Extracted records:
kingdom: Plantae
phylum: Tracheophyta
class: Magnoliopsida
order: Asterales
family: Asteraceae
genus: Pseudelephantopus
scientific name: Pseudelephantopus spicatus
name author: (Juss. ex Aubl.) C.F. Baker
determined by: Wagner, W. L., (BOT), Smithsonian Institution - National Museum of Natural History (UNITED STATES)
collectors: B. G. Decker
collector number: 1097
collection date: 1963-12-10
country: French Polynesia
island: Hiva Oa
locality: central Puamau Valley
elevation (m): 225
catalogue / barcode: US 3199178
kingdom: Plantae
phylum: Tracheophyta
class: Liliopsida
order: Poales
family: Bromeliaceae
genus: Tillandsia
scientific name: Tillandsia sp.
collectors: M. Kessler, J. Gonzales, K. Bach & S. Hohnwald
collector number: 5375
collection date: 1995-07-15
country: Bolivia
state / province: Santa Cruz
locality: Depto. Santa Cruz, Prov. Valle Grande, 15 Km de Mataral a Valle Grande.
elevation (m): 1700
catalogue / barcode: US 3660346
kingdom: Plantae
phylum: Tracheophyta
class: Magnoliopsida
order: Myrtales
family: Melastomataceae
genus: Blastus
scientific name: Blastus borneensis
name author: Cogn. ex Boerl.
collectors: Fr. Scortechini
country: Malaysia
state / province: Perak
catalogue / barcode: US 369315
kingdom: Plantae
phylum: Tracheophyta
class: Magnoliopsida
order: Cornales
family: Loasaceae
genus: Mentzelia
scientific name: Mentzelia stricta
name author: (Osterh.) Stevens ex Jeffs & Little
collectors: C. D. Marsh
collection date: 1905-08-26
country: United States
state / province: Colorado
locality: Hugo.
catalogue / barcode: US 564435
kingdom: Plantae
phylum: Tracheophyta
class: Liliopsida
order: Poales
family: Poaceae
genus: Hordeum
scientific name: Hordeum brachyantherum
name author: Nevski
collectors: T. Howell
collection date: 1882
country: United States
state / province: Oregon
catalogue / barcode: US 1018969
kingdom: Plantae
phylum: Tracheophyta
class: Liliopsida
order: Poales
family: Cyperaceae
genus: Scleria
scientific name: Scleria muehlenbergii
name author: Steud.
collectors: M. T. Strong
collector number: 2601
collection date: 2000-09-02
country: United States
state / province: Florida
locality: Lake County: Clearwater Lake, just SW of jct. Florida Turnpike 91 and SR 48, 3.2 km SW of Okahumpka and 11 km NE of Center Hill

▶ _WORK TO BE COMPLETED_
Format every line of the rows above as a Markdown table with two columns, No. and Line. Number the lines in order and leave out any blank ones.

▶ _EXERCISE SOLUTION_
| No. | Line |
|---|---|
| 1 | kingdom: Plantae |
| 2 | phylum: Tracheophyta |
| 3 | class: Magnoliopsida |
| 4 | order: Asterales |
| 5 | family: Asteraceae |
| 6 | genus: Pseudelephantopus |
| 7 | scientific name: Pseudelephantopus spicatus |
| 8 | name author: (Juss. ex Aubl.) C.F. Baker |
| 9 | determined by: Wagner, W. L., (BOT), Smithsonian Institution - National Museum of Natural History (UNITED STATES) |
| 10 | collectors: B. G. Decker |
| 11 | collector number: 1097 |
| 12 | collection date: 1963-12-10 |
| 13 | country: French Polynesia |
| 14 | island: Hiva Oa |
| 15 | locality: central Puamau Valley |
| 16 | elevation (m): 225 |
| 17 | catalogue / barcode: US 3199178 |
| 18 | kingdom: Plantae |
| 19 | phylum: Tracheophyta |
| 20 | class: Liliopsida |
| 21 | order: Poales |
| 22 | family: Bromeliaceae |
| 23 | genus: Tillandsia |
| 24 | scientific name: Tillandsia sp. |
| 25 | collectors: M. Kessler, J. Gonzales, K. Bach & S. Hohnwald |
| 26 | collector number: 5375 |
| 27 | collection date: 1995-07-15 |
| 28 | country: Bolivia |
| 29 | state / province: Santa Cruz |
| 30 | locality: Depto. Santa Cruz, Prov. Valle Grande, 15 Km de Mataral a Valle Grande. |
| 31 | elevation (m): 1700 |
| 32 | catalogue / barcode: US 3660346 |
| 33 | kingdom: Plantae |
| 34 | phylum: Tracheophyta |
| 35 | class: Magnoliopsida |
| 36 | order: Myrtales |
| 37 | family: Melastomataceae |
| 38 | genus: Blastus |
| 39 | scientific name: Blastus borneensis |
| 40 | name author: Cogn. ex Boerl. |
| 41 | collectors: Fr. Scortechini |
| 42 | country: Malaysia |
| 43 | state / province: Perak |
| 44 | catalogue / barcode: US 369315 |
| 45 | kingdom: Plantae |
| 46 | phylum: Tracheophyta |
| 47 | class: Magnoliopsida |
| 48 | order: Cornales |
| 49 | family: Loasaceae |
| 50 | genus: Mentzelia |
| 51 | scientific name: Mentzelia stricta |
| 52 | name author: (Osterh.) Stevens ex Jeffs & Little |
| 53 | collectors: C. D. Marsh |
| 54 | collection date: 1905-08-26 |
| 55 | country: United States |
| 56 | state / province: Colorado |
| 57 | locality: Hugo. |
| 58 | catalogue / barcode: US 564435 |
| 59 | kingdom: Plantae |
| 60 | phylum: Tracheophyta |
| 61 | class: Liliopsida |
| 62 | order: Poales |
| 63 | family: Poaceae |
| 64 | genus: Hordeum |
| 65 | scientific name: Hordeum brachyantherum |
| 66 | name author: Nevski |
| 67 | collectors: T. Howell |
| 68 | collection date: 1882 |
| 69 | country: United States |
| 70 | state / province: Oregon |
| 71 | catalogue / barcode: US 1018969 |
| 72 | kingdom: Plantae |
| 73 | phylum: Tracheophyta |
| 74 | class: Liliopsida |
| 75 | order: Poales |
| 76 | family: Cyperaceae |
| 77 | genus: Scleria |
| 78 | scientific name: Scleria muehlenbergii |
| 79 | name author: Steud. |
| 80 | collectors: M. T. Strong |
| 81 | collector number: 2601 |
| 82 | collection date: 2000-09-02 |
| 83 | country: United States |
| 84 | state / province: Florida |
| 85 | locality: Lake County: Clearwater Lake, just SW of jct. Florida Turnpike 91 and SR 48, 3.2 km SW of Okahumpka and 11 km NE of Center Hill |